The practical implication is that patch timing matters more than many operators assume. Once a fix appears in a release branch, the clock starts. Clusters still running unpatched versions after advisory publication are not racing against an unknown threat — they are racing against a known, public patch that any competent attacker can reverse-engineer.

The bug has been silently present in the SPDY implementation since 2015. It was not introduced by a recent change; the missing bounds check was part of the original Go SPDY library code that Kubernetes imported and has carried forward across releases without meaningful security review of that specific code path. Years of CVE scanning, CIS benchmarks, and penetration tests all missed it because the vulnerable surface — the streaming endpoint handshake — is not covered by most standard tooling.

Threat Model

The attack surface covers two distinct attacker positions.
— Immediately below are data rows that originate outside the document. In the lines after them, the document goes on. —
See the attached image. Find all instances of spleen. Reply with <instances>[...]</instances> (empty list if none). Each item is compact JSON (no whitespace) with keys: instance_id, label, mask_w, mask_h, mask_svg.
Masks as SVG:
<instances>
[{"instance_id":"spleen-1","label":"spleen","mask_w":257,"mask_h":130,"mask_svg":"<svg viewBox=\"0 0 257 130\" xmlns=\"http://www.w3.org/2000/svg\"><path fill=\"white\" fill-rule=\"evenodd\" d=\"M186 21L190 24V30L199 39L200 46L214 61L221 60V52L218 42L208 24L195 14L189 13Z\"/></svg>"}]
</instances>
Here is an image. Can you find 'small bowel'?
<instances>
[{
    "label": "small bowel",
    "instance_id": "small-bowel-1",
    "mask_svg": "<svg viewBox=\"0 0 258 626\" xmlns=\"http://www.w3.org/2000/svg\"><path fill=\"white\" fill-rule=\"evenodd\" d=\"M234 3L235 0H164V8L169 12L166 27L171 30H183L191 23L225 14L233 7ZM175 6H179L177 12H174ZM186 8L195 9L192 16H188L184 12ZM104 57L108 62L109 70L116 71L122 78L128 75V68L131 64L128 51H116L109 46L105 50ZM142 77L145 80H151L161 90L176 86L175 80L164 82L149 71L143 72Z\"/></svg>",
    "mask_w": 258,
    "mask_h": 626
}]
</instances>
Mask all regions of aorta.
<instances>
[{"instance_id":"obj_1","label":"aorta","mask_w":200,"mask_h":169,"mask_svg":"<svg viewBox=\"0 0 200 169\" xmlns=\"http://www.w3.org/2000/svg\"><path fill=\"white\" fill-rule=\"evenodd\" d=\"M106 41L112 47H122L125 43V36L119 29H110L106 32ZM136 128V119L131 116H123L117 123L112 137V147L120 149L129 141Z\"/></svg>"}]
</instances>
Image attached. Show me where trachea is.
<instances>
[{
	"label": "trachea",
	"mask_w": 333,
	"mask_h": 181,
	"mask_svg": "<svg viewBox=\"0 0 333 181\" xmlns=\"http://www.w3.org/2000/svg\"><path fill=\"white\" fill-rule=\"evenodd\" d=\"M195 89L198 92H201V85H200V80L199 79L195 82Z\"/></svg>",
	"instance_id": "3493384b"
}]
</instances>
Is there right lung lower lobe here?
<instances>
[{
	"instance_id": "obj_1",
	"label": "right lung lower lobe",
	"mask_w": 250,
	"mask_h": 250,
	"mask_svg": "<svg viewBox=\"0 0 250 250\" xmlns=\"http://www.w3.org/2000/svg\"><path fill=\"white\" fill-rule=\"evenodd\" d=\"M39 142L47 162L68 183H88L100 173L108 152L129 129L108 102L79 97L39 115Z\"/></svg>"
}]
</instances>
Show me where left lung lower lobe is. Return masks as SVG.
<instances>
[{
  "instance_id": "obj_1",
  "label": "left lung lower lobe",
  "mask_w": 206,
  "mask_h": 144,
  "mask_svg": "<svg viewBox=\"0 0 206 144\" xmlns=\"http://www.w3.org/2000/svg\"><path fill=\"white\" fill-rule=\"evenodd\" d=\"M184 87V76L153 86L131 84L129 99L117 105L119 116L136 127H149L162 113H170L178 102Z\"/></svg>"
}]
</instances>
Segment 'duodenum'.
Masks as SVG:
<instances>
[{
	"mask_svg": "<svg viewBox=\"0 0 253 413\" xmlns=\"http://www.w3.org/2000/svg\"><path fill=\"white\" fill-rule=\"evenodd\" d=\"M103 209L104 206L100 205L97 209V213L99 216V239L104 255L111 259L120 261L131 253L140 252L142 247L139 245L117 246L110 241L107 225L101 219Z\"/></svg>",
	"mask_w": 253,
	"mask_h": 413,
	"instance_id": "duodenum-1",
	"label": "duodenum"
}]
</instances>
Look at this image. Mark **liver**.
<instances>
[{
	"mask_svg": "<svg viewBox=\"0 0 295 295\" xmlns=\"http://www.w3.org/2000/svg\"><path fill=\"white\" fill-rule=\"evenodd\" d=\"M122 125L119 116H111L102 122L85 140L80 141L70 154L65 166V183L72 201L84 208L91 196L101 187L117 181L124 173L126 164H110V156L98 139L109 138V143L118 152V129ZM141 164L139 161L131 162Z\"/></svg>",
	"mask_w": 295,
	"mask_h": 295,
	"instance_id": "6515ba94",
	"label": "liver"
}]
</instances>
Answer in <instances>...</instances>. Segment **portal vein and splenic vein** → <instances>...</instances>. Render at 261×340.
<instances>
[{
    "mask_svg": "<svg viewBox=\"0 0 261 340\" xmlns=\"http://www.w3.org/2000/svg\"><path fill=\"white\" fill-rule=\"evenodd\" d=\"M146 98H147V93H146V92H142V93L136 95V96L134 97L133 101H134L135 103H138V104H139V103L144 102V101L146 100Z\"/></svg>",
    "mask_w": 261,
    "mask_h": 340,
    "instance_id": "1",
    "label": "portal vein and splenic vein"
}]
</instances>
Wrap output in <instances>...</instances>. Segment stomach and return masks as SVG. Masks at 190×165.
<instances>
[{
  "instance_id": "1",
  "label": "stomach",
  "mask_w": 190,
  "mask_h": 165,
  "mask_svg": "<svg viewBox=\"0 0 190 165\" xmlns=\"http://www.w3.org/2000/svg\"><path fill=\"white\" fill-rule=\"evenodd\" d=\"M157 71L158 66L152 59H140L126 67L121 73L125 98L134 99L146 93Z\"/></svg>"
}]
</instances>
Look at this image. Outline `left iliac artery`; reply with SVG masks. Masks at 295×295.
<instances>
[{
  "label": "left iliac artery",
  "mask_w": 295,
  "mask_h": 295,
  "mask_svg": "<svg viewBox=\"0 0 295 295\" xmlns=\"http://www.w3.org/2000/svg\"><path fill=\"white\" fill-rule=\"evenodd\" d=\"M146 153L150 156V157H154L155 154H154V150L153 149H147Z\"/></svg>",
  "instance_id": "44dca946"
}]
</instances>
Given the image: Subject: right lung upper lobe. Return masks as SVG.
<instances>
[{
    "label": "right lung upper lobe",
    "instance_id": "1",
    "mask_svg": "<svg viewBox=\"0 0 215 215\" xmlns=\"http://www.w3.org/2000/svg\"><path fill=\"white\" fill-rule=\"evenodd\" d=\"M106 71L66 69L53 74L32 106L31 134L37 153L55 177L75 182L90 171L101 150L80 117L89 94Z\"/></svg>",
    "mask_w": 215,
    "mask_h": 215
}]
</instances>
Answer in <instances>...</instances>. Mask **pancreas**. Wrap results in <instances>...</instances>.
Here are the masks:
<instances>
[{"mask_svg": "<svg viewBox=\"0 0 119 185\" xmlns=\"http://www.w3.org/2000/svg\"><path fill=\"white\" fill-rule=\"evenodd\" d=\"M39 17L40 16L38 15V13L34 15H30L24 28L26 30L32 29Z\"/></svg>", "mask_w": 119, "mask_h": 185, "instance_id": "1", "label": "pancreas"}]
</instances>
Attacker with RBAC access to streaming verbs: A pod (or the human operator of a pod) with pods/exec, pods/log, or pods/portforward RBAC permissions can open a streaming connection to the kubelet’s port 10250 on its own node. By sending crafted SPDY frames over that connection, the attacker crashes the kubelet process. A kubelet crash on a node causes all pods on that node to lose their health management process. Kubernetes marks the node NotReady after the node lease expires (default: 40 seconds), which triggers pod eviction to other nodes. Depending on cluster capacity and the number of affected nodes, this can cascade into a cluster-wide resource exhaustion event. A single malicious pod scheduled across multiple nodes can crash multiple kubelets simultaneously.
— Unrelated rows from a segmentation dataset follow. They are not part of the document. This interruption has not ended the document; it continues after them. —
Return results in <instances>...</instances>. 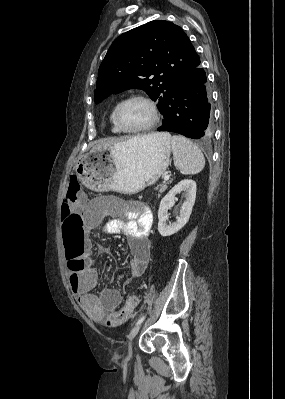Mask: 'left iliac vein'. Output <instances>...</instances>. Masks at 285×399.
Masks as SVG:
<instances>
[{"instance_id":"obj_1","label":"left iliac vein","mask_w":285,"mask_h":399,"mask_svg":"<svg viewBox=\"0 0 285 399\" xmlns=\"http://www.w3.org/2000/svg\"><path fill=\"white\" fill-rule=\"evenodd\" d=\"M142 323L138 324L135 326L132 331L129 334V356L132 354V342L135 336L138 334L140 328H141Z\"/></svg>"}]
</instances>
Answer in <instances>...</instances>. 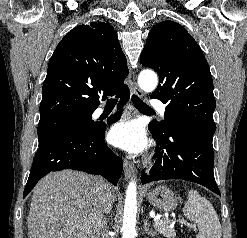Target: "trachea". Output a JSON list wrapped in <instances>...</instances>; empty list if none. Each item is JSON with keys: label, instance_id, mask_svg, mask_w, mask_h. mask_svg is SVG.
I'll return each mask as SVG.
<instances>
[{"label": "trachea", "instance_id": "trachea-1", "mask_svg": "<svg viewBox=\"0 0 247 238\" xmlns=\"http://www.w3.org/2000/svg\"><path fill=\"white\" fill-rule=\"evenodd\" d=\"M132 102L133 104L138 108V109H142V110H150L152 111V109L146 105L138 96L133 95L132 96ZM108 103H117V99L115 98H111L107 101Z\"/></svg>", "mask_w": 247, "mask_h": 238}]
</instances>
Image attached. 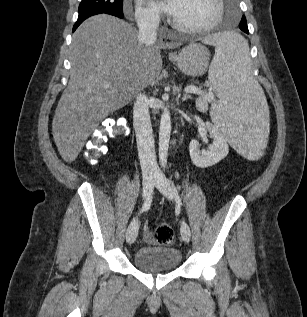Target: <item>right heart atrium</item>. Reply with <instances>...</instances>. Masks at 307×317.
<instances>
[{"label": "right heart atrium", "instance_id": "right-heart-atrium-1", "mask_svg": "<svg viewBox=\"0 0 307 317\" xmlns=\"http://www.w3.org/2000/svg\"><path fill=\"white\" fill-rule=\"evenodd\" d=\"M135 18L139 25L152 27L159 21V14L154 9L143 5V3L139 1L136 5Z\"/></svg>", "mask_w": 307, "mask_h": 317}]
</instances>
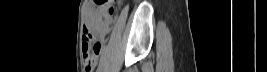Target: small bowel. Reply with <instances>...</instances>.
Listing matches in <instances>:
<instances>
[{
  "label": "small bowel",
  "instance_id": "obj_1",
  "mask_svg": "<svg viewBox=\"0 0 267 72\" xmlns=\"http://www.w3.org/2000/svg\"><path fill=\"white\" fill-rule=\"evenodd\" d=\"M89 31H90V28H89V27L85 28V35H84V38H85L86 36H88V32H89ZM107 32H108V28H104L102 31H100V35H101V36H105V35L107 34ZM84 38H83V43H82V50H83L84 45H85ZM102 48H103V45L100 44V51H99V54H98V56H97V60L99 59V56L101 55ZM83 59H84V56H83ZM93 69H94V67H88V66L85 67V70H86L87 72H90V71H92Z\"/></svg>",
  "mask_w": 267,
  "mask_h": 72
}]
</instances>
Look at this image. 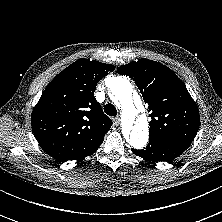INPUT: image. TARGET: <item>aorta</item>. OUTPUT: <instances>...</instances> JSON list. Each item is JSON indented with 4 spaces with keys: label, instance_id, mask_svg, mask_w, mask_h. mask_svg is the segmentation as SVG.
I'll use <instances>...</instances> for the list:
<instances>
[{
    "label": "aorta",
    "instance_id": "aorta-1",
    "mask_svg": "<svg viewBox=\"0 0 222 222\" xmlns=\"http://www.w3.org/2000/svg\"><path fill=\"white\" fill-rule=\"evenodd\" d=\"M110 93L122 110L125 139L136 149L144 148L149 137L148 121L141 102L133 103L132 84L125 78L115 77L110 85Z\"/></svg>",
    "mask_w": 222,
    "mask_h": 222
}]
</instances>
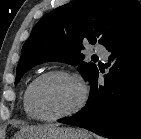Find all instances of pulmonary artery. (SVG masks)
<instances>
[{"label": "pulmonary artery", "mask_w": 141, "mask_h": 139, "mask_svg": "<svg viewBox=\"0 0 141 139\" xmlns=\"http://www.w3.org/2000/svg\"><path fill=\"white\" fill-rule=\"evenodd\" d=\"M94 51H95L97 54H99L101 57H103V58H107V57H108V52H107V50H106L104 47H102V46H96V47L94 48Z\"/></svg>", "instance_id": "pulmonary-artery-1"}]
</instances>
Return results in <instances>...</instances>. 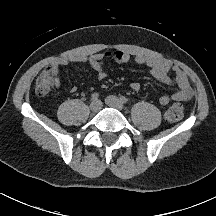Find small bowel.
Listing matches in <instances>:
<instances>
[{
	"instance_id": "small-bowel-1",
	"label": "small bowel",
	"mask_w": 216,
	"mask_h": 216,
	"mask_svg": "<svg viewBox=\"0 0 216 216\" xmlns=\"http://www.w3.org/2000/svg\"><path fill=\"white\" fill-rule=\"evenodd\" d=\"M113 60L119 64H125L134 61L139 65H144L149 68L150 75L157 81L165 85H175L177 91L171 95H162L159 98L161 105H167L171 101H189L193 96L192 88L189 84L186 74L175 64H172L166 59L154 57L145 54L131 55L125 51H112L106 53H99L92 56H74L54 59L46 68L54 75V83L57 87L61 85L59 71L62 67L74 65H89L96 73L97 79L102 80L106 77L105 62ZM173 72L174 79L170 78L169 73ZM131 90L138 92L141 85L138 82L130 84ZM70 92H75L74 88Z\"/></svg>"
}]
</instances>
Network-adjacent attacker reaching the API server streaming port: The kube-apiserver proxies streaming connections on port 6443. An attacker who can reach that port and authenticate — via a stolen token, a compromised CI/CD credential, or a misconfigured OIDC provider — can send crafted SPDY frames directly to the apiserver’s streaming handler. An apiserver crash causes a full control-plane outage: no new deployments, no pod rescheduling, no secret reads, no admission webhook calls. Existing workloads continue running, but the cluster becomes unmanageable until the apiserver restarts.

Affected versions:

Kubernetes: all versions before 1.30.12, 1.31.8, and 1.32.4
CRI-O: versions before 1.32.2
containerd: versions before 2.2.3

Not affected: Managed Kubernetes offerings that run patched control plane versions automatically (GKE Autopilot, EKS Fargate) may be patched on the control-plane side but still expose kubelet-level risk if node images are not updated.

Hardening Configuration

Apply these controls in order. Version upgrade is the only complete fix; the remaining controls reduce the attack surface while the upgrade is staged.
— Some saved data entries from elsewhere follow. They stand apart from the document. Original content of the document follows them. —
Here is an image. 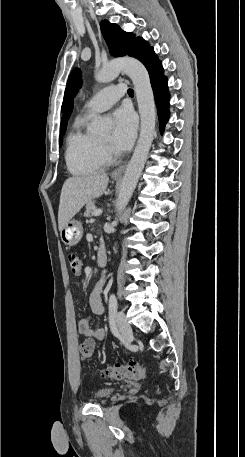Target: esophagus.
I'll return each instance as SVG.
<instances>
[{
	"mask_svg": "<svg viewBox=\"0 0 245 457\" xmlns=\"http://www.w3.org/2000/svg\"><path fill=\"white\" fill-rule=\"evenodd\" d=\"M124 170H125V164L124 165H120V167H118L115 170H113L111 175L112 176H122Z\"/></svg>",
	"mask_w": 245,
	"mask_h": 457,
	"instance_id": "34e87169",
	"label": "esophagus"
}]
</instances>
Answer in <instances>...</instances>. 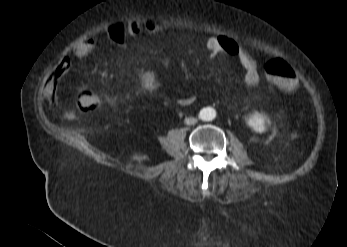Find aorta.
I'll return each mask as SVG.
<instances>
[{"label": "aorta", "mask_w": 347, "mask_h": 247, "mask_svg": "<svg viewBox=\"0 0 347 247\" xmlns=\"http://www.w3.org/2000/svg\"><path fill=\"white\" fill-rule=\"evenodd\" d=\"M199 117L204 121H211L215 118V111L211 108H204L201 110Z\"/></svg>", "instance_id": "762f6f07"}]
</instances>
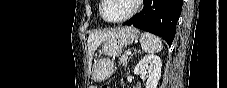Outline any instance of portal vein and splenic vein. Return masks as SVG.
Wrapping results in <instances>:
<instances>
[{
	"label": "portal vein and splenic vein",
	"instance_id": "obj_1",
	"mask_svg": "<svg viewBox=\"0 0 227 88\" xmlns=\"http://www.w3.org/2000/svg\"><path fill=\"white\" fill-rule=\"evenodd\" d=\"M126 55H127V56L131 55V52H130V51H127V52H126Z\"/></svg>",
	"mask_w": 227,
	"mask_h": 88
}]
</instances>
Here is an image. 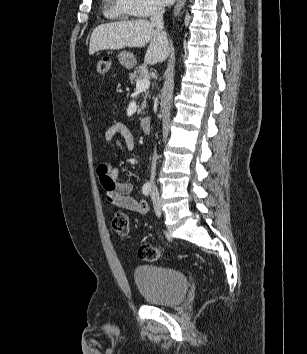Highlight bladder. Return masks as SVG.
<instances>
[{
	"instance_id": "obj_1",
	"label": "bladder",
	"mask_w": 307,
	"mask_h": 354,
	"mask_svg": "<svg viewBox=\"0 0 307 354\" xmlns=\"http://www.w3.org/2000/svg\"><path fill=\"white\" fill-rule=\"evenodd\" d=\"M134 281L148 303L161 306L178 304L188 288L187 277L181 271L155 264L137 266Z\"/></svg>"
}]
</instances>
1. Verify your current versions

Check what is running before making any changes.

kubectl version --output=json | jq '{client: .clientVersion.gitVersion, server: .serverVersion.gitVersion}'

kubectl get nodes -o jsonpath='{range .items[*]}{.metadata.name}{"\t"}{.status.nodeInfo.containerRuntimeVersion}{"\n"}{end}'

kubectl get nodes -o jsonpath='{range .items[*]}{.metadata.name}{"\t"}{.status.nodeInfo.kubeletVersion}{"\n"}{end}'

Patched versions are Kubernetes 1.30.12+, 1.31.8+, and 1.32.4+. For the container runtime, containerd 2.2.3+ and CRI-O 1.32.2+ contain the fix.

2. Restrict RBAC access to streaming verbs

The most effective mitigation short of patching is ensuring that only explicitly trusted service accounts and human users hold pods/exec, pods/log, and pods/portforward permissions. Audit existing bindings first.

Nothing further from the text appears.